CONTRIBUTED ARTICLE by Michael Hutton*
Labor’s proposal to change the way dividend franking credits are treated has both its advocates and its critics. Regardless of one’s point of view, there is no doubt that any plan that removes imputation credit refunds will negatively impact self-funded retirees, and those hoping to be self-funded retirees, and result in them rethinking their investment strategies.
While the current proposal could impact any share investments held personally – and potentially also investments held through a family trust or investment company – it is understandable that self managed superannuation fund (SMSF) members feel particularly targeted.
At a time when self-funded retirees, and those with ambitions of being self-funded, should be applauded for not relying on government support, the landscape seems to be changing. Such retirees are now, to all intents and purposes, being penalised for their independence.
Some argue that the proposed changes to dividend imputation credits is an issue of fairness. In my view, what is not fair is that Labor’s proposal is squarely aimed at self-managed superannuation funds, and that union funds and retail funds will mostly be unaffected.
It is surprising that a tax change has been suggested that applies solely to one section of the superannuation system, but not to others. This is new, and definitely unwelcome. In the past, any tax changes to the system – such as to contribution limits, or the imposition of $1.6 million pension account balances – have applied across the board to the entire superannuation industry.
The proposed change will have the greatest impact on self-funded retirees who fall just outside the assets test thresholds. A retiree who is receiving just $1 of the age pension will be entitled to both a personal tax refund or excess imputation credits and also their super pension receiving a tax refund. As a result, they will be significantly advantaged over those who fall just outside the assets test limit, which is currently $837,000 for a couple who are home owners or $556,500 for single home owners.
If the changes come into effect, we will undoubtedly see SMSF members making changes to their investment strategy to try to minimise their losses.
In the first place, people will be encouraged to look for ways to reduce their investment assets, in order to receive both greater tax refunds plus more age pension.
Another impact of the proposed changes is SMSF members will likely reduce their investment in Australian shares. Imputation credits add about 1.6% to the return on those shares. In situations where this benefit is lost then the relative attractiveness of Australian shares as an investment sector will be diminished.
Relatively speaking, international shares, cash and property may become more attractive, and so allocations to these sectors may be increased.
And finally, people will find they can easily circumvent the changes, simply by adjusting the investment mix and/or transferring the Australian shares part of a portfolio to a “super wrap” type retail fund that will refund the imputation credits due on their account.
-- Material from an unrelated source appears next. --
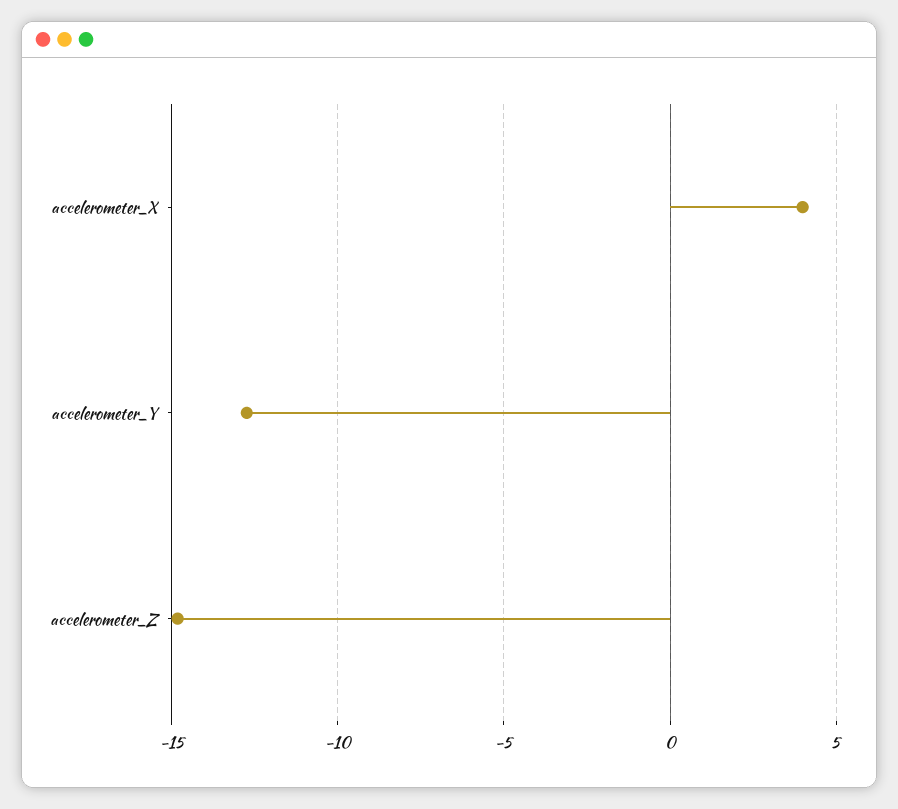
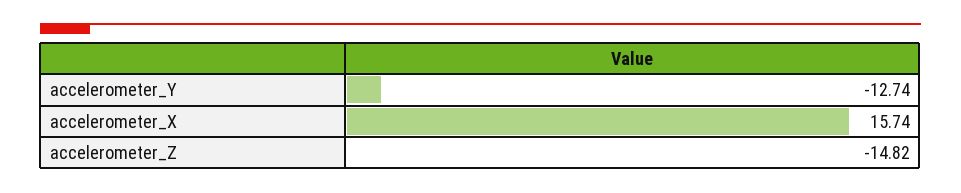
accelerometer_X: 4 -> 15.74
With the Government’s announcement to increase the maximum number of SMSF members from four to six there will likely be more families that treat an SMSF as a true family investment vehicle. Younger family members who are accumulating super will be added to use the credits that their parents, in pension mode, may otherwise have lost.
As a result, the change is unlikely to achieve its desired result, which is to boost the government’s budget.
Perhaps the only true outcome from the changes will be to continue eroding confidence in our superannuation system. It is difficult to encourage people to put more into super, when the money is locked away for a long period of time and the benefits continue to be taken away. It seems that for many people, they will be better off having a lower amount in super and receive increased age pension payments in retirement.
These latest changes come on top of the major rejig to retirees’ investment situation resulting from the Coalition’s changes to superannuation that came into effect 1 July 2017, including severe limitation on super contributions, imposing of $1.6 million cap and changes to death benefit payouts, amongst other changes.
If successive governments are looking for ways to turn people away from saving for their own retirement, and encouraging them to seek government assistance, then they are certainly going the right way about it.
* Michael Hutton is head of wealth management at accountants and business and financial advisers HLB Mann Judd Sydney.